*DATA TO PROCESS:*
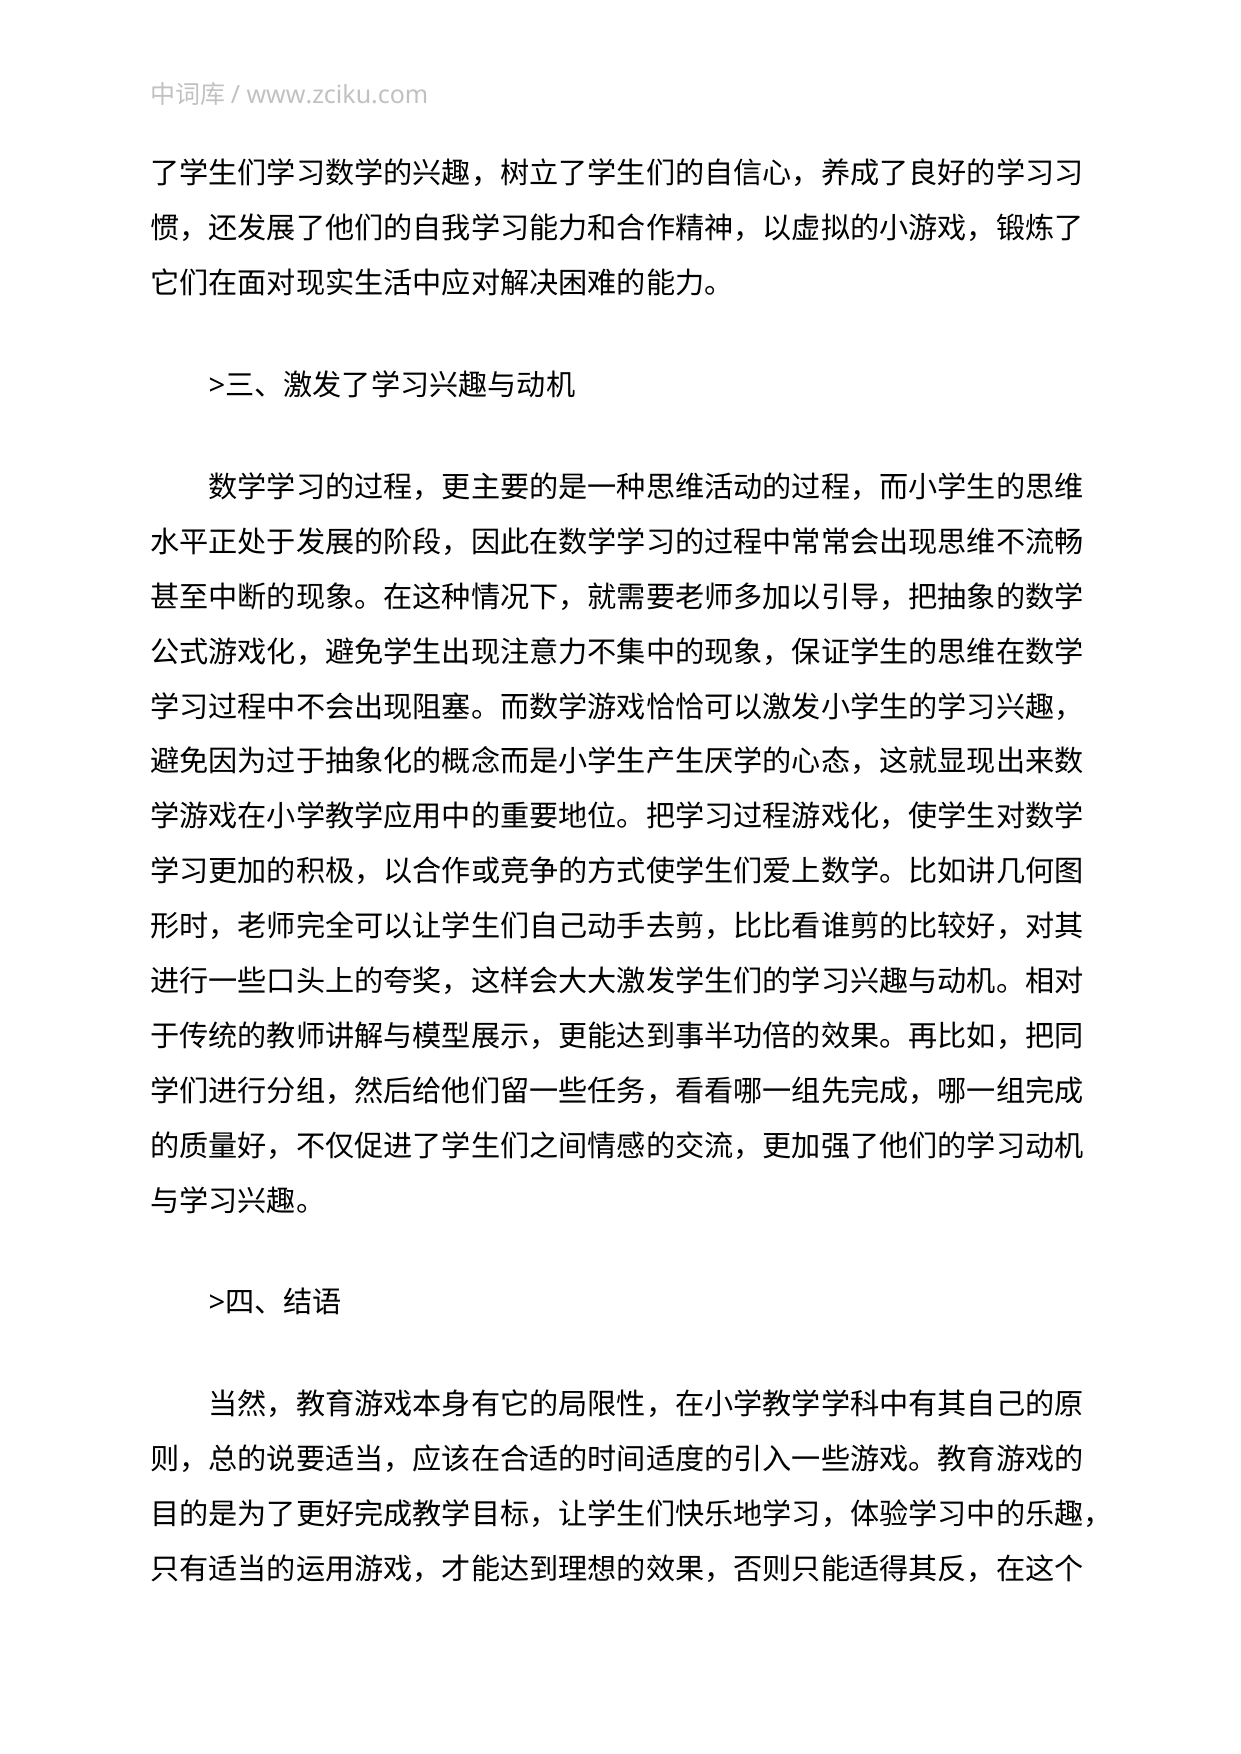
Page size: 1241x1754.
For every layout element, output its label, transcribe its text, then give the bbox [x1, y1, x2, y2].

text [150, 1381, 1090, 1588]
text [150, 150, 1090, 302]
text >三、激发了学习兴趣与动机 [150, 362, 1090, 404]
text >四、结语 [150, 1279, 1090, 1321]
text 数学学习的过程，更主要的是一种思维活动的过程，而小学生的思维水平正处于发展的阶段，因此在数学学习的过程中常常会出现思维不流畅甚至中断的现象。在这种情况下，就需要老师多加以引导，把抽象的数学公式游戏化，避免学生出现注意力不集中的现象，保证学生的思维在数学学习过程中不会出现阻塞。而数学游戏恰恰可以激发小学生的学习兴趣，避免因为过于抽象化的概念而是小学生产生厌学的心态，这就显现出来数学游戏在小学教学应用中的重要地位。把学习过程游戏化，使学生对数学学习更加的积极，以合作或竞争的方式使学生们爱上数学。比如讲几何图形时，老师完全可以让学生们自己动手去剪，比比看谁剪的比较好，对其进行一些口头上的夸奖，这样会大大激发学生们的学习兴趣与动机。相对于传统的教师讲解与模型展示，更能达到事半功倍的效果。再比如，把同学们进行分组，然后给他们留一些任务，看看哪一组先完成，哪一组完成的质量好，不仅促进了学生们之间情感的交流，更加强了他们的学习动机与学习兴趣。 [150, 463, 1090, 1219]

==

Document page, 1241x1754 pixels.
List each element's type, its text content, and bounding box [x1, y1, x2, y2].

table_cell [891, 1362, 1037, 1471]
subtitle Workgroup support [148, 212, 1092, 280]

*JOB:* State the number of lines in these entries that include the string "element". Provide nothing beyond that number.

*FINISHED EXERCISE:* 2